In another change from the norm, the MacGuffins in my stories remain important until the very end rather than fading into obscurity with a possible comeback at the climax.


Other MacGuffins in folklore, literature and the movies:


  • The Holy Grail of Arthurian legend, perhaps the earliest known MacGuffin, far precedes the coining of the term.

  • The One Ring in Tolkien's “Lord of the Rings” is a classic example of the “sticky MacGuffin.” The hero’s quest to get rid of the object moves the plot along.

  • Decoding devices, including the Lektor in “From Russia With Love” and the ATAC in “For Your Eyes Only,” show up as MacGuffins in more than one James Bond adventure.

  • The Ark of the Covenant in “Raiders of the Lost Ark” may be the best known modern movie MacGuffin. Filmmakers Steven Spielberg and George Lucas appropriately borrowed this tried-and-true plot device for their homage to Saturday-matinee movie serials.

  • In Lawrence Block’s “The Burglar in the Library,” Bernie Rhodenbarr is after a valuable first edition, inscribed by Raymond Chandler to Dashiell Hammett, in a nod to stories like “The High Window” and “The Maltese Falcon.”

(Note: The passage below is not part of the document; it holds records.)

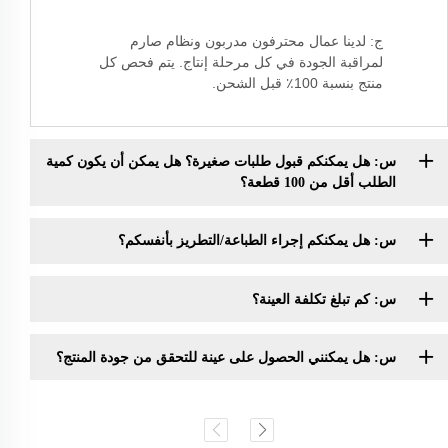
ج: لدينا عمال محترفون مدربون ونظام صارم
لمراقبة الجودة في كل مرحلة إنتاج. يتم فحص كل
منتج بنسبة 100٪ قبل الشحن.
س: هل يمكنكم قبول طلبات صغيرة؟ هل يمكن أن يكون كمية
الطلب أقل من 100 قطعة؟
س: هل يمكنكم إجراء الطباعة/التطريز بأنفسكم؟
س: كم تبلغ تكلفة العينة؟
س: هل يمكنني الحصول على عينة للتحقق من جودة المنتج؟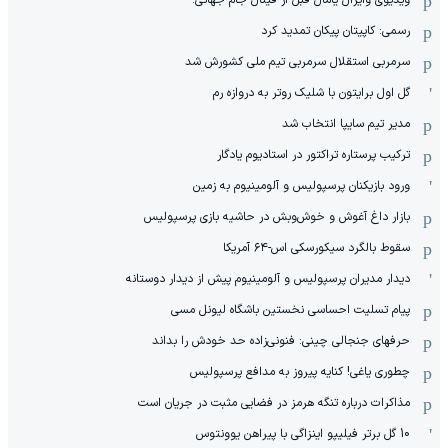
رسمی: کاپیتان پیکان تمدید کرد
سرمربی استقلال سرمربی تیم ملی کشورش شد
گل اول برایتون با شلیک روتر به دروازه رم
مدیر تیم سایپا انتخاب شد
ترکیب پرستاره تراکتور در استادیوم یادگار
ورود بازیکنان پرسپولیس و آلومینیوم به زمین
بازار داغ آغوش و خوش‌و‌بش در حاشیه بازی پرسپولیس
سقوط بالگرد سیکورسکی اس-۶۴ آمریکا
دیدار مدیران پرسپولیس و آلومینیوم پیش از دیدار دوستانه
پیام تسلیت احساسی نخستین باشگاه لیونل مسی
حرفهای جنجالی چینی: فنونی‌زاده حد خودش را بداند
چطوری یاغی! کنایه پیروز به مدافع پرسپولیس
مذاکرات درباره تنگه هرمز در فضایی مثبت در جریان است
10 گل برتر فیلیپو اینزاگی با پیراهن یوونتوس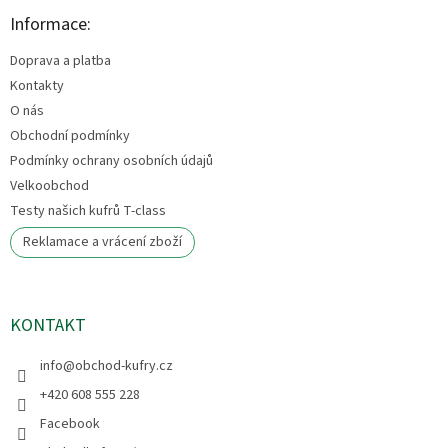
p
a
Informace:
t
Doprava a platba
í
Kontakty
O nás
Obchodní podmínky
Podmínky ochrany osobních údajů
Velkoobchod
Testy našich kufrů T-class
Reklamace a vrácení zboží
KONTAKT
info
@
obchod-kufry.cz
+420 608 555 228
Facebook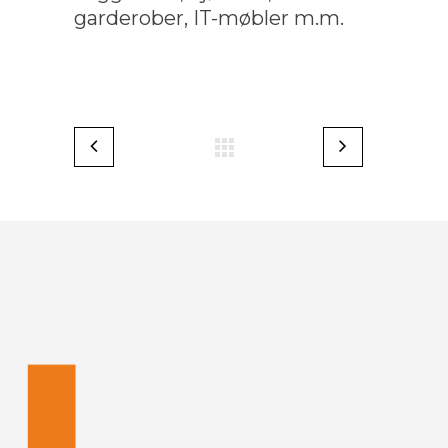
garderober, IT-møbler m.m.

  • Baby Yoda, or the Child, if you prefer, from “The Mandalorian” could just as well be called the MacGuffin.


MacGuffins work because, like a body in the library or a stolen death ray, they send a signal to the audience — buckle your seatbelt because the race is on. There may be some twists and turns along the way, but we’re not stopping until we get to the finish line.